Exercise aim: Please set out every line of the data below as a numbered list, leaving out any blank lines.

Stored records:
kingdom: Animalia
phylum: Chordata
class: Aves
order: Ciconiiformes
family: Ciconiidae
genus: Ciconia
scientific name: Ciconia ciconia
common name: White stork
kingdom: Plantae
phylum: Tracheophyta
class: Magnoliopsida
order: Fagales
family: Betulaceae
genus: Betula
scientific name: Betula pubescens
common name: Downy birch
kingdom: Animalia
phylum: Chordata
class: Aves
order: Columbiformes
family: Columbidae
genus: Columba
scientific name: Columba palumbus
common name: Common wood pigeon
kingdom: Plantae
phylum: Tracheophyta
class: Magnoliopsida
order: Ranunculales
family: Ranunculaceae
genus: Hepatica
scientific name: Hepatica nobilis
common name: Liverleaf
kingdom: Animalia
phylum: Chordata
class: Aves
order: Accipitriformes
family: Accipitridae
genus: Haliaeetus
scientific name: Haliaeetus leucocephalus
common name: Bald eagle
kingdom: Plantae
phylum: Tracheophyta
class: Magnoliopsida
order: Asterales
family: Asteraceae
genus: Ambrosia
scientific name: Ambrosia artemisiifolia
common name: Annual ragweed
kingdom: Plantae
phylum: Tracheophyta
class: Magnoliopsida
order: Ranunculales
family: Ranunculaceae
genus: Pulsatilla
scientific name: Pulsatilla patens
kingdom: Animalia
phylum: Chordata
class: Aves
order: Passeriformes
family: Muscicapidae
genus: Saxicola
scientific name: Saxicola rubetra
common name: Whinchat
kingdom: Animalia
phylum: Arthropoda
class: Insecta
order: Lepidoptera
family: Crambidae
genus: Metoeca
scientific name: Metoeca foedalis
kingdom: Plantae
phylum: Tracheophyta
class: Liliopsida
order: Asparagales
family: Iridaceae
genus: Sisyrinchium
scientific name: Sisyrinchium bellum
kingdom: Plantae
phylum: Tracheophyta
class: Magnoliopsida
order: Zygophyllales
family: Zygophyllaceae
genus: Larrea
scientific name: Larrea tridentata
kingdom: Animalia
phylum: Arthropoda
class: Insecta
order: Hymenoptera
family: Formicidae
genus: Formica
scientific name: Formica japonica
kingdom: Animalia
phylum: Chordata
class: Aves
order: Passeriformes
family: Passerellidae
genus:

Answer below:
1. kingdom: Animalia
2. phylum: Chordata
3. class: Aves
4. order: Ciconiiformes
5. family: Ciconiidae
6. genus: Ciconia
7. scientific name: Ciconia ciconia
8. common name: White stork
9. kingdom: Plantae
10. phylum: Tracheophyta
11. class: Magnoliopsida
12. order: Fagales
13. family: Betulaceae
14. genus: Betula
15. scientific name: Betula pubescens
16. common name: Downy birch
17. kingdom: Animalia
18. phylum: Chordata
19. class: Aves
20. order: Columbiformes
21. family: Columbidae
22. genus: Columba
23. scientific name: Columba palumbus
24. common name: Common wood pigeon
25. kingdom: Plantae
26. phylum: Tracheophyta
27. class: Magnoliopsida
28. order: Ranunculales
29. family: Ranunculaceae
30. genus: Hepatica
31. scientific name: Hepatica nobilis
32. common name: Liverleaf
33. kingdom: Animalia
34. phylum: Chordata
35. class: Aves
36. order: Accipitriformes
37. family: Accipitridae
38. genus: Haliaeetus
39. scientific name: Haliaeetus leucocephalus
40. common name: Bald eagle
41. kingdom: Plantae
42. phylum: Tracheophyta
43. class: Magnoliopsida
44. order: Asterales
45. family: Asteraceae
46. genus: Ambrosia
47. scientific name: Ambrosia artemisiifolia
48. common name: Annual ragweed
49. kingdom: Plantae
50. phylum: Tracheophyta
51. class: Magnoliopsida
52. order: Ranunculales
53. family: Ranunculaceae
54. genus: Pulsatilla
55. scientific name: Pulsatilla patens
56. kingdom: Animalia
57. phylum: Chordata
58. class: Aves
59. order: Passeriformes
60. family: Muscicapidae
61. genus: Saxicola
62. scientific name: Saxicola rubetra
63. common name: Whinchat
64. kingdom: Animalia
65. phylum: Arthropoda
66. class: Insecta
67. order: Lepidoptera
68. family: Crambidae
69. genus: Metoeca
70. scientific name: Metoeca foedalis
71. kingdom: Plantae
72. phylum: Tracheophyta
73. class: Liliopsida
74. order: Asparagales
75. family: Iridaceae
76. genus: Sisyrinchium
77. scientific name: Sisyrinchium bellum
78. kingdom: Plantae
79. phylum: Tracheophyta
80. class: Magnoliopsida
81. order: Zygophyllales
82. family: Zygophyllaceae
83. genus: Larrea
84. scientific name: Larrea tridentata
85. kingdom: Animalia
86. phylum: Arthropoda
87. class: Insecta
88. order: Hymenoptera
89. family: Formicidae
90. genus: Formica
91. scientific name: Formica japonica
92. kingdom: Animalia
93. phylum: Chordata
94. class: Aves
95. order: Passeriformes
96. family: Passerellidae
97. genus:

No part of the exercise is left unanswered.